DATA RECORDS:
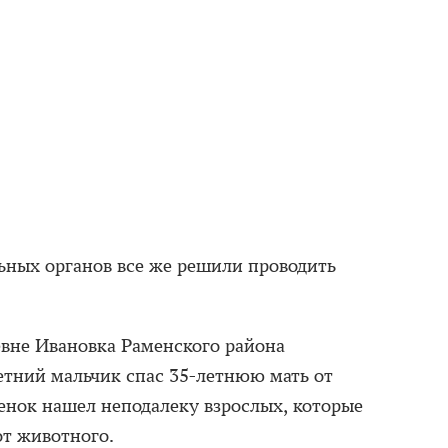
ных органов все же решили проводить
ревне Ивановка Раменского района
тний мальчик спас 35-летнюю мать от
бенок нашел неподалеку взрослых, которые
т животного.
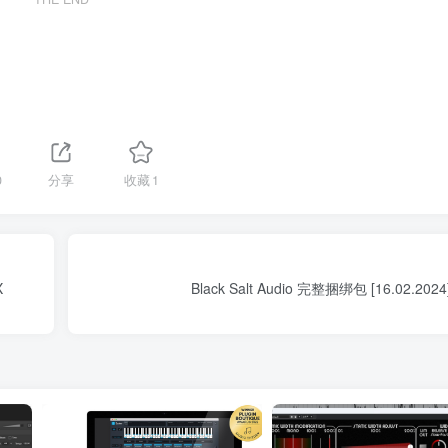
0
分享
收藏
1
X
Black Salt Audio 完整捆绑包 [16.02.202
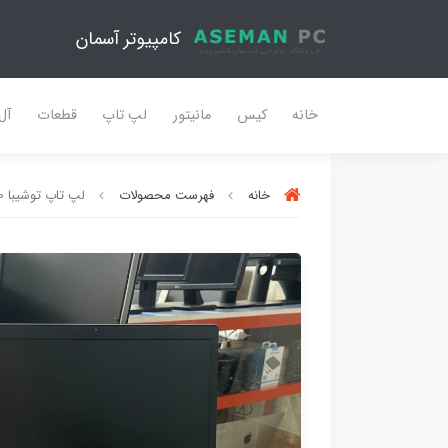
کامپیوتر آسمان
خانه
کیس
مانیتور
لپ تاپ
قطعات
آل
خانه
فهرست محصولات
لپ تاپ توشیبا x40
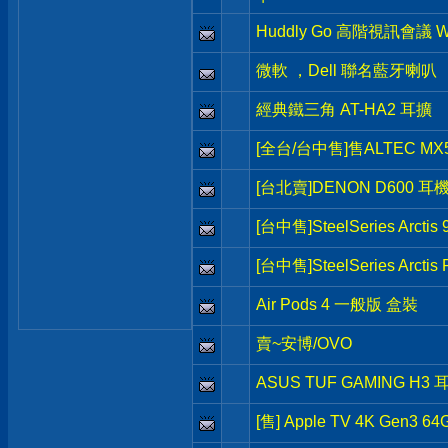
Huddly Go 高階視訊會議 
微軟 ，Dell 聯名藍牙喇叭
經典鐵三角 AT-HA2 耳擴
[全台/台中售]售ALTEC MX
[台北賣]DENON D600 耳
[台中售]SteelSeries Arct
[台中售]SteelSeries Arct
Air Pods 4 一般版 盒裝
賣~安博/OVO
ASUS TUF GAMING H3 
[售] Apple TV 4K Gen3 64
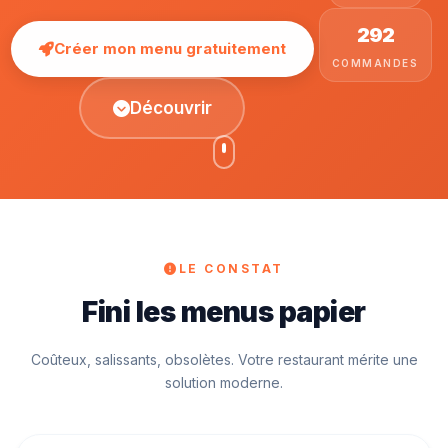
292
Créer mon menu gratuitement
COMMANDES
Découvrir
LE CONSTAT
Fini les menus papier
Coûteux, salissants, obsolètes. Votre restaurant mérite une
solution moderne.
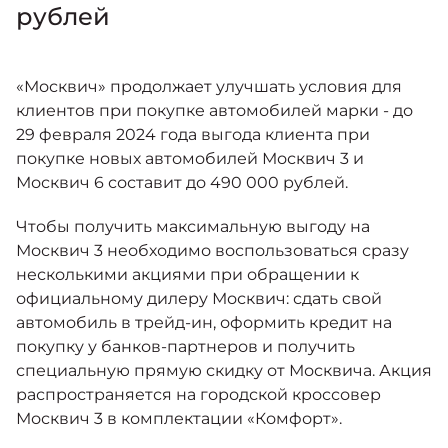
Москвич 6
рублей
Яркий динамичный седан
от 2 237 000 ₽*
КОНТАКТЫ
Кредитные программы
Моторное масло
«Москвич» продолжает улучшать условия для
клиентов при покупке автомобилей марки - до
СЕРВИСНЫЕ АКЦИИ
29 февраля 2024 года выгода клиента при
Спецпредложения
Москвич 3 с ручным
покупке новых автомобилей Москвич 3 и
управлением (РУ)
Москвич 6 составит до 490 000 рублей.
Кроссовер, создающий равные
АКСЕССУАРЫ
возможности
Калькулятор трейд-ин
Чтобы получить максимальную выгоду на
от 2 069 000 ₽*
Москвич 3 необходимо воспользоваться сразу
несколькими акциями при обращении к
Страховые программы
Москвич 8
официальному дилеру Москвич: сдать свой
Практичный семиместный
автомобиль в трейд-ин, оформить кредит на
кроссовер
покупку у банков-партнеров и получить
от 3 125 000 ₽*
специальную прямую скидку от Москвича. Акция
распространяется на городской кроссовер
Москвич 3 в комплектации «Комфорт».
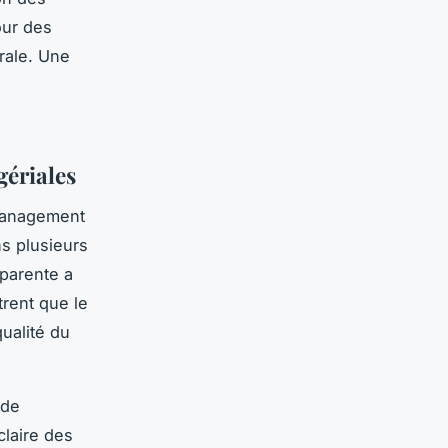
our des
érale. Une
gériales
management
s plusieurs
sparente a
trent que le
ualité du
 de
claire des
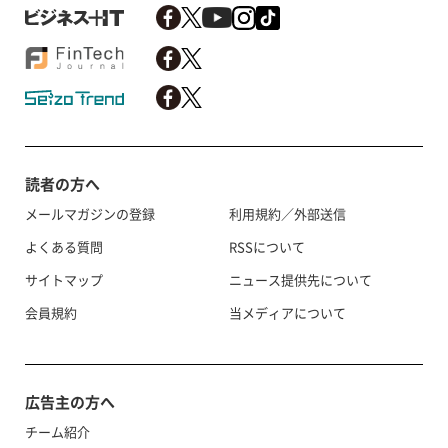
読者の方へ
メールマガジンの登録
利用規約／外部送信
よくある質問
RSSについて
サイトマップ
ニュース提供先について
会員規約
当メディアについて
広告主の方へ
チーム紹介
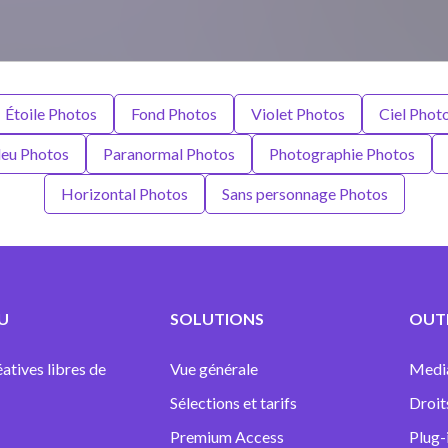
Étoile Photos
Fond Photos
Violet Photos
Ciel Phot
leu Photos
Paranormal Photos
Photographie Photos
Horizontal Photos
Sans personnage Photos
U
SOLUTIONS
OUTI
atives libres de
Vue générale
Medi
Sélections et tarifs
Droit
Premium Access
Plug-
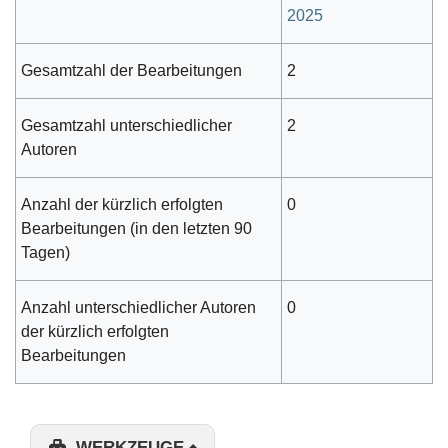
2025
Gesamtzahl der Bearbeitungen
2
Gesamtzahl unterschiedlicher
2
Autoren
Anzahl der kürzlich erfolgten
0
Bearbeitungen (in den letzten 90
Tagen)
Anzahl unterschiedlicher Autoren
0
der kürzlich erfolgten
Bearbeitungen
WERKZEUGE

PROBLEM TO WORK ON:
Render every line of text in the material above as a Markdown table with the columns "Row" and "Text", numbering the rows in order. Leave out the pictures and any blank lines.

THE COMPLETED TASK:
| Row | Text |
|---|---|
| 1 | ных органов все же решили проводить |
| 2 | ревне Ивановка Раменского района |
| 3 | тний мальчик спас 35-летнюю мать от |
| 4 | бенок нашел неподалеку взрослых, которые |
| 5 | т животного. |
| 6 | 0 |
| 7 | 分享 |
| 8 | 收藏 |
| 9 | 1 |
| 10 | X |
| 11 | Black Salt Audio 完整捆绑包 [16.02.202 |
| 12 | کامپیوتر آسمان |
| 13 | خانه |
| 14 | کیس |
| 15 | مانیتور |
| 16 | لپ تاپ |
| 17 | قطعات |
| 18 | آل |
| 19 | خانه |
| 20 | فهرست محصولات |
| 21 | لپ تاپ توشیبا x40 |
| 22 | Huddly Go 高階視訊會議  |
| 23 | 微軟 ，Dell 聯名藍牙喇叭 |
| 24 | 經典鐵三角 AT-HA2 耳擴 |
| 25 | [全台/台中售]售ALTEC MX |
| 26 | [台北賣]DENON D600 耳 |
| 27 | [台中售]SteelSeries Arct |
| 28 | [台中售]SteelSeries Arct |
| 29 | Air Pods 4 一般版 盒裝 |
| 30 | 賣~安博/OVO |
| 31 | ASUS TUF GAMING H3  |
| 32 | [售] Apple TV 4K Gen3 64 |
| 33 | 292 |
| 34 | Créer mon menu gratuitement |
| 35 | COMMANDES |
| 36 | Découvrir |
| 37 | LE CONSTAT |
| 38 | Fini les menus papier |
| 39 | Coûteux, salissants, obsolètes. Votre restaurant mérite une |
| 40 | solution moderne. |
| 41 | Москвич 6 |
| 42 | рублей |
| 43 | Яркий динамичный седан |
| 44 | от 2 237 000 ₽* |
| 45 | КОНТАКТЫ |
| 46 | Кредитные программы |
| 47 | Моторное масло |
| 48 | «Москвич» продолжает улучшать условия для |
| 49 | клиентов при покупке автомобилей марки - до |
| 50 | СЕРВИСНЫЕ АКЦИИ |
| 51 | 29 февраля 2024 года выгода клиента при |
| 52 | Спецпредложения |
| 53 | Москвич 3 с ручным |
| 54 | покупке новых автомобилей Москвич 3 и |
| 55 | управлением (РУ) |
| 56 | Москвич 6 составит до 490 000 рублей. |
| 57 | Кроссовер, создающий равные |
| 58 | АКСЕССУАРЫ |
| 59 | возможности |
| 60 | Калькулятор трейд-ин |
| 61 | Чтобы получить максимальную выгоду на |
| 62 | от 2 069 000 ₽* |
| 63 | Москвич 3 необходимо воспользоваться сразу |
| 64 | несколькими акциями при обращении к |
| 65 | Страховые программы |
| 66 | Москвич 8 |
| 67 | официальному дилеру Москвич: сдать свой |
| 68 | Практичный семиместный |
| 69 | автомобиль в трейд-ин, оформить кредит на |
| 70 | кроссовер |
| 71 | покупку у банков-партнеров и получить |
| 72 | от 3 125 000 ₽* |
| 73 | специальную прямую скидку от Москвича. Акция |
| 74 | распространяется на городской кроссовер |
| 75 | Москвич 3 в комплектации «Комфорт». |
| 76 | our des |
| 77 | érale. Une |
| 78 | gériales |
| 79 | management |
| 80 | s plusieurs |
| 81 | sparente a |
| 82 | trent que le |
| 83 | ualité du |
| 84 |  de |
| 85 | claire des |
| 86 | 読者の方へ |
| 87 | メールマガジンの登録 |
| 88 | 利用規約／外部送信 |
| 89 | よくある質問 |
| 90 | RSSについて |
| 91 | サイトマップ |
| 92 | ニュース提供先について |
| 93 | 会員規約 |
| 94 | 当メディアについて |
| 95 | 広告主の方へ |
| 96 | チーム紹介 |
| 97 | Étoile Photos |
| 98 | Fond Photos |
| 99 | Violet Photos |
| 100 | Ciel Phot |
| 101 | leu Photos |
| 102 | Paranormal Photos |
| 103 | Photographie Photos |
| 104 | Horizontal Photos |
| 105 | Sans personnage Photos |
| 106 | U |
| 107 | SOLUTIONS |
| 108 | OUTI |
| 109 | atives libres de |
| 110 | Vue générale |
| 111 | Medi |
| 112 | Sélections et tarifs |
| 113 | Droit |
| 114 | Premium Access |
| 115 | Plug- |
| 116 | 2025 |
| 117 | Gesamtzahl der Bearbeitungen |
| 118 | 2 |
| 119 | Gesamtzahl unterschiedlicher |
| 120 | 2 |
| 121 | Autoren |
| 122 | Anzahl der kürzlich erfolgten |
| 123 | 0 |
| 124 | Bearbeitungen (in den letzten 90 |
| 125 | Tagen) |
| 126 | Anzahl unterschiedlicher Autoren |
| 127 | 0 |
| 128 | der kürzlich erfolgten |
| 129 | Bearbeitungen |
| 130 | WERKZEUGE |